The S-ICD system uses a lead that is implanted under the skin along the bottom of the rib cage and breast bone. Because the lead is placed under the skin rather than through a vein into the heart, a physician can implant the device without accessing a patient’s blood vessels or heart and without the need for fluoroscopy.

In April, the FDA's Circulatory System Devices panel voted to approve the device in a 7-1 fashion.

The S-ICD system is manufactured by Cameron Health of San Clemente, Calif., which was acquired by Boston Scientific in June. The S-ICD system has been distributed commercially in certain countries in Europe and New Zealand since 2009.

The S-ICD system is intended to provide defibrillation therapy for the treatment of ventricular tachyarrhythmias in patients who do not have symptomatic bradycardia, incessant ventricular tachycardia or spontaneous, frequently recurring ventricular tachycardia that is reliably terminated with antitachycardia pacing. It is approved only for patients who do not require a pacemaker or pacing therapy.

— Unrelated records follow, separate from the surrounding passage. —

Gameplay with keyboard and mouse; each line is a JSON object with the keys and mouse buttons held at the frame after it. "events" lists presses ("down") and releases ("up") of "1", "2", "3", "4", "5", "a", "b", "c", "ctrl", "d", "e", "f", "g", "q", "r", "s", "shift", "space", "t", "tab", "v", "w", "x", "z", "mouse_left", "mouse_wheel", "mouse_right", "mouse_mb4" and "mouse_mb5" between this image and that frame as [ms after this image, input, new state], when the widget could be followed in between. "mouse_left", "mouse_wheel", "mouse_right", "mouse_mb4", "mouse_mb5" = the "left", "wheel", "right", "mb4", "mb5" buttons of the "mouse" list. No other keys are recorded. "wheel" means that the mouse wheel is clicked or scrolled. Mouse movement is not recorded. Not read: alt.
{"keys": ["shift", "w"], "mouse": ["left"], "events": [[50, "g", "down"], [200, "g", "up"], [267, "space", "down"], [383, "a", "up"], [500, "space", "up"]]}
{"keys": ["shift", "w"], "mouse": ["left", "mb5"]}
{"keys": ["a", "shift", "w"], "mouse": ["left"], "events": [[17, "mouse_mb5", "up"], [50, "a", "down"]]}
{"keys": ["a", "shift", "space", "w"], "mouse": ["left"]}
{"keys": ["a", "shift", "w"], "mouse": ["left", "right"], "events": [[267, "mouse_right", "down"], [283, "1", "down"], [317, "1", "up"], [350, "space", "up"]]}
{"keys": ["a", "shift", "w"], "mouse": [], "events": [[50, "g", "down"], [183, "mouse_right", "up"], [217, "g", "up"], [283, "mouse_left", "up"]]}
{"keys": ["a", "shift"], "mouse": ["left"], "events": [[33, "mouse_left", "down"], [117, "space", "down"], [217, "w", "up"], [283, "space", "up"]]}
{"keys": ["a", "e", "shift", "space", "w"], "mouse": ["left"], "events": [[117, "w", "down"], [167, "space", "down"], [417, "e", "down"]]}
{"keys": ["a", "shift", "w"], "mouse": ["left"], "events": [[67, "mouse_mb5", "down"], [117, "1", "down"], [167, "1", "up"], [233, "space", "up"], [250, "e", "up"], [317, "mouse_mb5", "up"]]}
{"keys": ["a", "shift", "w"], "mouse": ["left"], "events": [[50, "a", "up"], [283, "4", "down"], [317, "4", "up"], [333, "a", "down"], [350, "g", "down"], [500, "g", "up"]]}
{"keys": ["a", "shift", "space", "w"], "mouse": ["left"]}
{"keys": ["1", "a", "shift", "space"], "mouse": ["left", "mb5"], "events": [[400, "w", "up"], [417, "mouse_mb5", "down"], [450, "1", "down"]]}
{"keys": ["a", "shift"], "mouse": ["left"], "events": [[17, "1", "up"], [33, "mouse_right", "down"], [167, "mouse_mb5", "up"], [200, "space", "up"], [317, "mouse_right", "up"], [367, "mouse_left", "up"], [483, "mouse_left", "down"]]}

“The S-ICD system provides an alternative for treating patients with life-threatening heart arrhythmias for whom the routine ICD placement procedure is not ideal,” said Christy Foreman, director of the Office of Device Evaluation at FDA’s Center for Devices and Radiological Health, in a release. “Some patients with anatomy that makes it challenging to place one of the implantable defibrillators currently on the market may especially benefit from this device.”

The FDA reviewed data from a prospective, non-randomized, multicenter clinical study in which 304 of 321 patients were implanted with the S-ICD system. At the time of implantation, the investigator tested the effectiveness of the device by inducing heart arrhythmias. The S-ICD system was successful at converting all abnormal heart rhythms that it detected back to normal rhythms.

Investigators followed these patients for six months following implantation, during which time the device detected and recorded 78 spontaneous arrhythmias in 21 patients; all arrhythmias were either successfully converted back to normal by the defibrillator or resolved on their own. Because the S-ICD System memory stores data from only the 22 most recent arrhythmia episodes, there may have been other detected episodes that could not be analyzed by investigators.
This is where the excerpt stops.